Since diagnosis, I am much more attuned with the needs of passing as a neurotypical.  Only by realizing how I was different, could I appreciate the efforts needed to blend in with the crowd.  By understanding that I possessed a lack of affective empathy, I could make “corrections” in order to convince others that I was like them.  By realizing that others did not tend to react so violently and angrily to the slightest triggers, I could begin to rein in my own irritable behavior around others.  As rigid as the hate toward the transgender is by society, tolerance does not exist for those believed to fall on the right-end of the good/evil binary that is foolishly believed in.  Such a binary does not exist and most probably fall closer to the middle than they would like to admit, but that does not make the witch-hunt any less vicious.  It is in my best interest to hide my sociopathy, even though I would much rather be open and unmasked, if only out of convenience.

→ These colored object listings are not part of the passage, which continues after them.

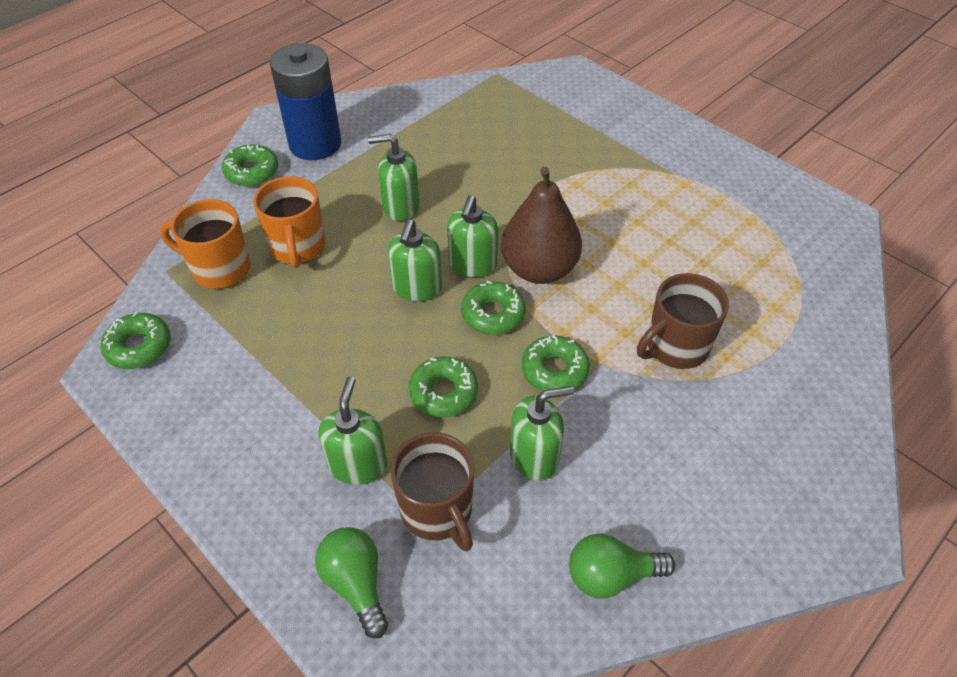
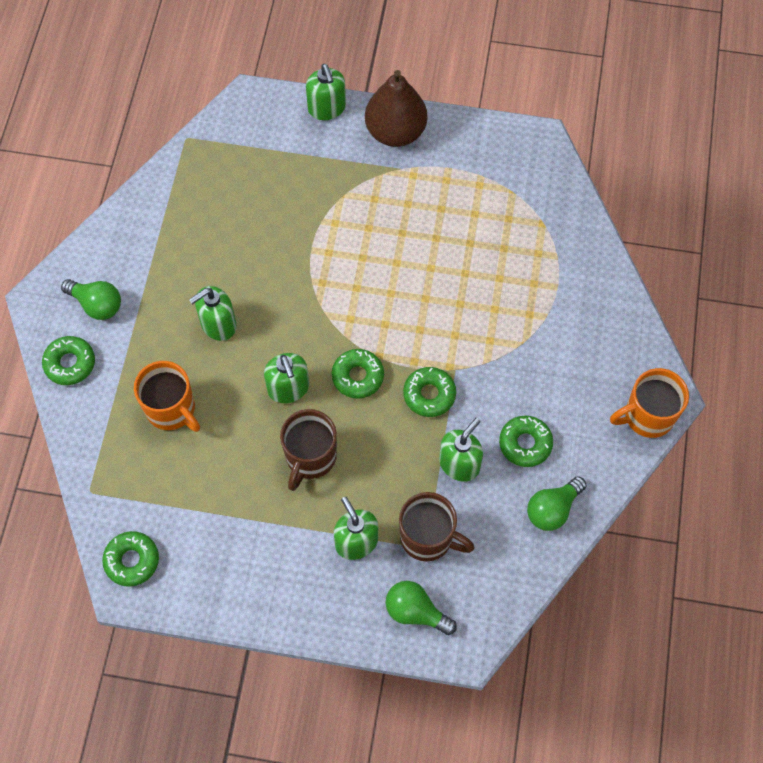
camera: 35 degrees left, 15 degrees up
orange mug [160,199,251,289] -> orange mug moved to [610,368,689,438]
blue battery [270,43,341,160] -> green light bulb [61,279,121,320]
green donut [408,356,478,417] -> green donut moved to [499,416,553,467]
green soap dispenser [447,195,498,277] -> green soap dispenser moved to [306,64,346,120]
brown pear [501,167,582,284] -> brown pear moved to [365,70,427,147]
brown mug [637,273,729,369] -> brown mug moved to [280,409,337,491]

Passing may be required in order to thrive and survive, but I certainly receive help from the neurotypical on this front.  Most people are incredibly naive or delusional.  My hypothesis, based on observation, is that many will not admit any possibility that they associate with anyone so fundamentally different than them.  There are exceptions, of course, but many would rather close their eyes, cover their eyers, and sew their mouths shut than openly admit that they are in the presence of a sociopath.  The same holds true for the transgender condition.

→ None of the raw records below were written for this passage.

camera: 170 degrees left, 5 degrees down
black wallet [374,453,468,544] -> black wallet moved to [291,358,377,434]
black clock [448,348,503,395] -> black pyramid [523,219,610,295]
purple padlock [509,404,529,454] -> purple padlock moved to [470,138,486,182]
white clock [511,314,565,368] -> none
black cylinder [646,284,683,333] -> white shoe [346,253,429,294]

When I, six months after diagnosis, confided to my aunt, the woman most responsible for raising me, that I was a sociopath, she gave a most interesting reaction.  I explained to her that there was a name for my constant lying, manipulation, parasitism, lack of empathy, and so on.  That name was ‘sociopath’.  She stared as me like a deer into headlights.  So I said that the equivalent diagnosis was the much more highly charged word, psychopathy.  Once again, deer in headlights.  Either she had never heard the words ‘sociopath’ and ‘psychopath’ or she was trying to reconcile my behavior with her vision of me.  I refuse to believe that she could not see such traits in me.  What I believe is that she simply chose to bury her head in the sand than admit that I was so vastly different.  We have only talked briefly about the diagnosis since.